Some potential clients have asked: are federal agencies immune from whistleblower cases?
For example, a federal health agency employee may have witnessed what they perceive the be wasteful spending of Medicare dollars or in some cases outright fraud. As any taxpayer would, they’d like to report what they’ve seen done with taxpayer money, and if found to be true, be rewarded for their efforts.
Unfortunately, the answer to the question of whether they can bring a False Claims Act (FCA) whistleblower case against their federal employer is generally “no.”
This is because “federal agencies are not proper Defendants for a qui tam action under the FCA. Not only is this the equivalent of the United States suing the United States, but the United States has not waived sovereign immunity as to FCA claims.” Taxpayers of the U.S. v. Bush, 2004 WL 3030076, *5 (C.D. Cal. Dec. 30, 2004) (finding FCA contains no waiver of sovereign immunity); Juliano v. Fed. Asset Disposition Ass’n, 736 F. Supp. 348, 351-53 (D.D.C. 1990) (declining to expand FCA to allow a qui tarn suit against a federal agency where not provided for under the statute); see also Balser v. Dep’t of Justice, Office of U.S. Tr., 327 F.3d 903, 907 (9th Cir. 2003) (finding suits against federal agencies are suits against the United States and the United States is immune absent waiver of sovereign immunity).
The Ninth Circuit Court of Appeals has explained:
The Supreme Court has held that states are not “persons” subject to qui tam liability under the FCA. The Stevens Court did not reach the issue of sovereign immunity, construing the FCA to avoid that constitutional question. The Supreme Court did, however, rely on canons of statutory construction related to state sovereignty, such as (1) the presumption that the term “person” does not include the sovereign; (2) the rule that Congress must clearly state its intention to subject states to liability; and (3) the presumption against imposition of punitive (treble) damages on governmental entities. Relying on Stevens, we have held that “states and state agencies enjoy sovereign immunity from liability under the FCA.”
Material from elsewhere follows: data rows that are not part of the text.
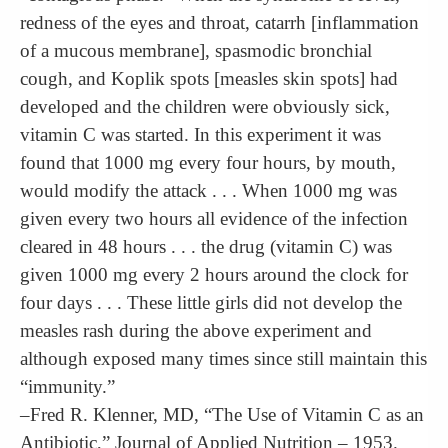
redness of the eyes and throat, catarrh [inflammation
of a mucous membrane], spasmodic bronchial
cough, and Koplik spots [measles skin spots] had
developed and the children were obviously sick,
vitamin C was started. In this experiment it was
found that 1000 mg every four hours, by mouth,
would modify the attack . . . When 1000 mg was
given every two hours all evidence of the infection
cleared in 48 hours . . . the drug (vitamin C) was
given 1000 mg every 2 hours around the clock for
four days . . . These little girls did not develop the
measles rash during the above experiment and
although exposed many times since still maintain this
“immunity.”
–Fred R. Klenner, MD, “The Use of Vitamin C as an
Antibiotic,” Journal of Applied Nutrition – 1953.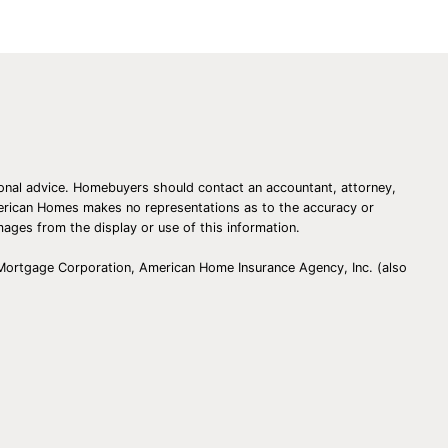
essional advice. Homebuyers should contact an accountant, attorney,
American Homes makes no representations as to the accuracy or
amages from the display or use of this information.
 Mortgage Corporation, American Home Insurance Agency, Inc. (also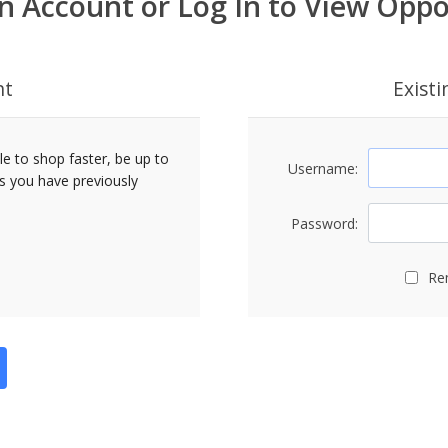
n Account or Log In to View Oppo
nt
Exist
le to shop faster, be up to
Username:
rs you have previously
Password:
Re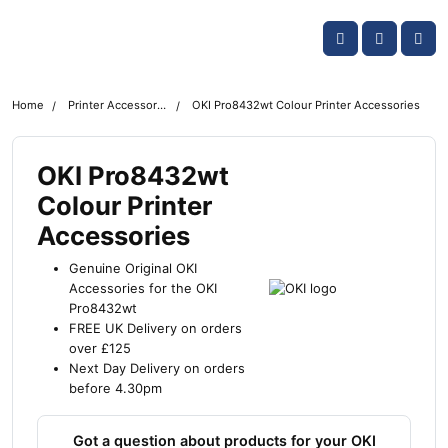
Skip navigation
OKI shop
Account
Me
Cart
Home
Printer Accessories
OKI Pro8432wt Colour Printer Accessories
OKI Pro8432wt
Colour Printer
Accessories
Genuine Original OKI
Accessories for the OKI
Pro8432wt
FREE UK Delivery on orders
over £125
Next Day Delivery on orders
before 4.30pm
Got a question about products for your OKI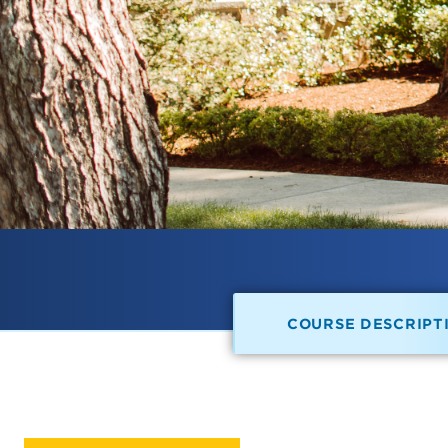
COURSE DESCRIPT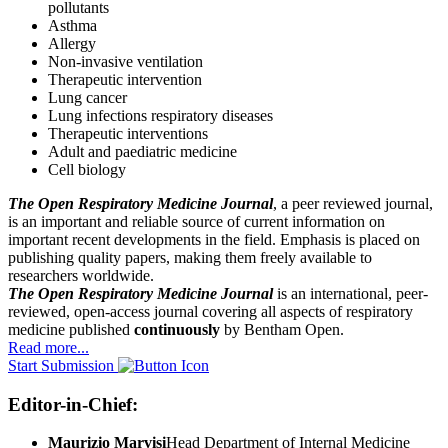
pollutants
Asthma
Allergy
Non-invasive ventilation
Therapeutic intervention
Lung cancer
Lung infections respiratory diseases
Therapeutic interventions
Adult and paediatric medicine
Cell biology
The Open Respiratory Medicine Journal
, a peer reviewed journal,
is an important and reliable source of current information on
important recent developments in the field. Emphasis is placed on
publishing quality papers, making them freely available to
researchers worldwide.
The Open Respiratory Medicine Journal
is an international, peer-
reviewed, open-access journal covering all aspects of respiratory
medicine published
continuously
by Bentham Open.
Read more...
Start Submission
Editor-in-Chief:
Maurizio Marvisi
Head Department of Internal Medicine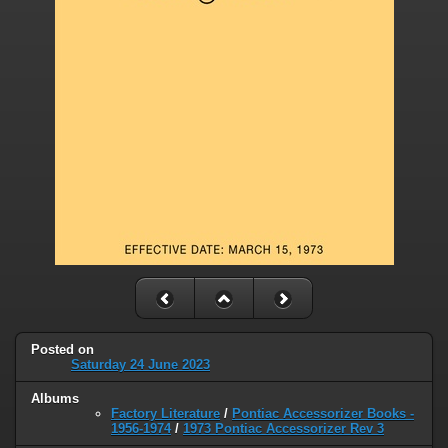
Posted on
Saturday 24 June 2023
Albums
Factory Literature
/
Pontiac Accessorizer Books -
1956-1974
/
1973 Pontiac Accessorizer Rev 3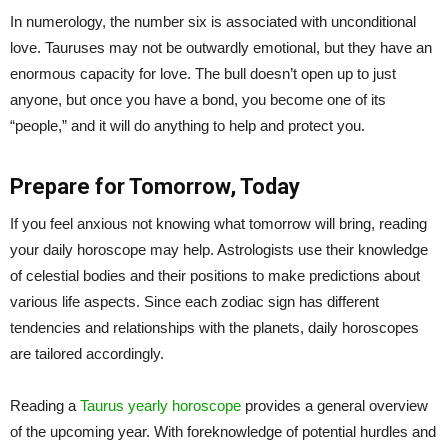
In numerology, the number six is associated with unconditional
love. Tauruses may not be outwardly emotional, but they have an
enormous capacity for love. The bull doesn’t open up to just
anyone, but once you have a bond, you become one of its
“people,” and it will do anything to help and protect you.
Prepare for Tomorrow, Today
If you feel anxious not knowing what tomorrow will bring, reading
your daily horoscope may help. Astrologists use their knowledge
of celestial bodies and their positions to make predictions about
various life aspects. Since each zodiac sign has different
tendencies and relationships with the planets, daily horoscopes
are tailored accordingly.
Reading a
Taurus yearly horoscope
provides a general overview
of the upcoming year. With foreknowledge of potential hurdles and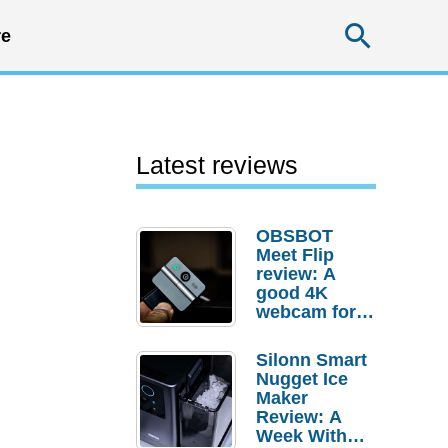
Searc
e
Latest reviews
OBSBOT
Meet Flip
review: A
good 4K
webcam for
desktop
setups
Silonn Smart
Nugget Ice
Maker
Review: A
Week With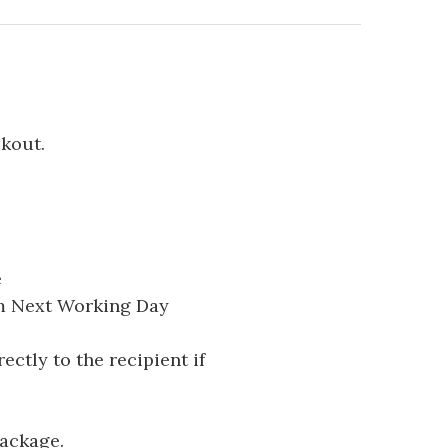
ckout.
e
pm Next Working Day
ectly to the recipient if
package.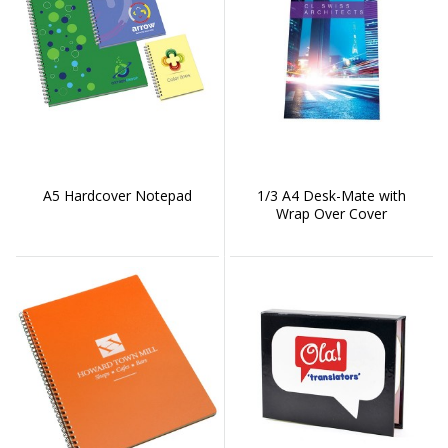
A5 Hardcover Notepad
1/3 A4 Desk-Mate with
Wrap Over Cover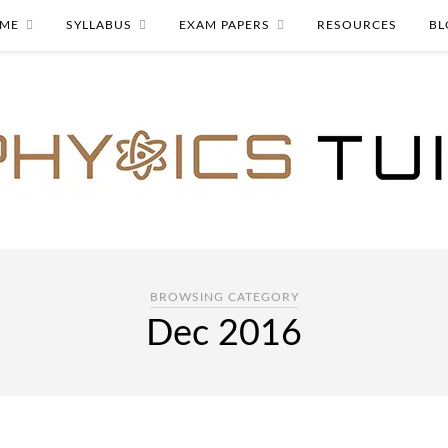
ME
SYLLABUS
EXAM PAPERS
RESOURCES
BL
BROWSING CATEGORY
Dec 2016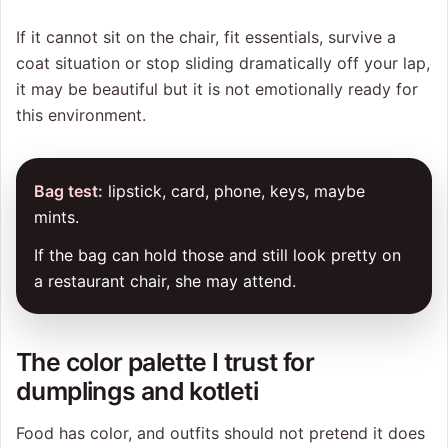
If it cannot sit on the chair, fit essentials, survive a
coat situation or stop sliding dramatically off your lap,
it may be beautiful but it is not emotionally ready for
this environment.
Bag test:
lipstick, card, phone, keys, maybe
mints.
If the bag can hold those and still look pretty on
a restaurant chair, she may attend.
The color palette I trust for
dumplings and kotleti
Food has color, and outfits should not pretend it does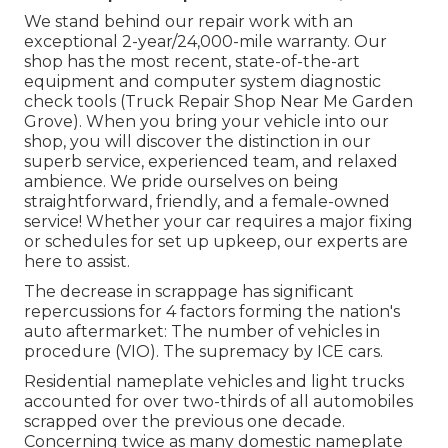
We stand behind our repair work with an
exceptional 2-year/24,000-mile warranty. Our
shop has the most recent, state-of-the-art
equipment and computer system diagnostic
check tools (Truck Repair Shop Near Me Garden
Grove). When you bring your vehicle into our
shop, you will discover the distinction in our
superb service, experienced team, and relaxed
ambience. We pride ourselves on being
straightforward, friendly, and a female-owned
service! Whether your car requires a major fixing
or schedules for set up upkeep, our experts are
here to assist.
The decrease in scrappage has significant
repercussions for 4 factors forming the nation's
auto aftermarket: The number of vehicles in
procedure (VIO). The supremacy by ICE cars.
Residential nameplate vehicles and light trucks
accounted for over two-thirds of all automobiles
scrapped over the previous one decade.
Concerning twice as many domestic nameplate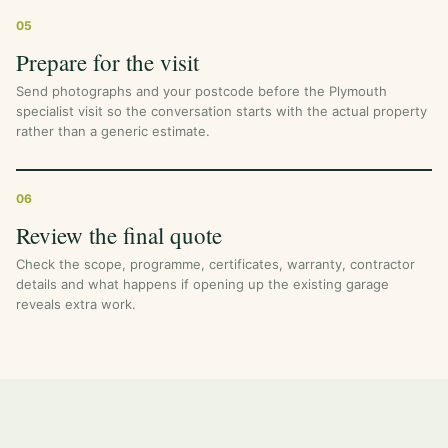
05
Prepare for the visit
Send photographs and your postcode before the Plymouth
specialist visit so the conversation starts with the actual property
rather than a generic estimate.
06
Review the final quote
Check the scope, programme, certificates, warranty, contractor
details and what happens if opening up the existing garage
reveals extra work.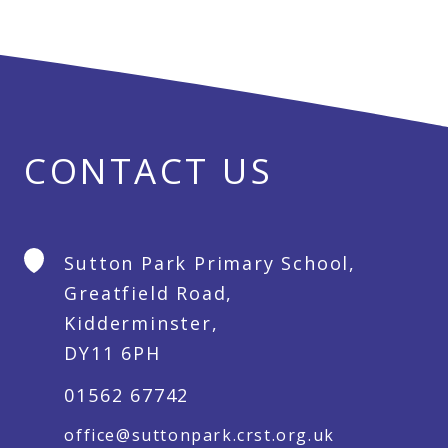
CONTACT US
Sutton Park Primary School,
Greatfield Road,
Kidderminster,
DY11 6PH
01562 67742
office@suttonpark.crst.org.uk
United States ex rel. Ali v. Daniel, Mann, Johnson & Mendenhall, 355 F.3d 1140, 1145 (9th Cir. 2004) (omitting several citations to Vt. Agency of Natural Res. v. United States ex rel. Stevens, 529 U.S. 765 (2000)).
So what can these potential whistleblowers do? Well, they are always free to report their allegations through one of various fraud hotlines that will look into the claims and hopefully recover any ill-gotten or wasted taxpayer money. Unfortunately, the whistleblowers can’t expect a relator’s share for their good deed.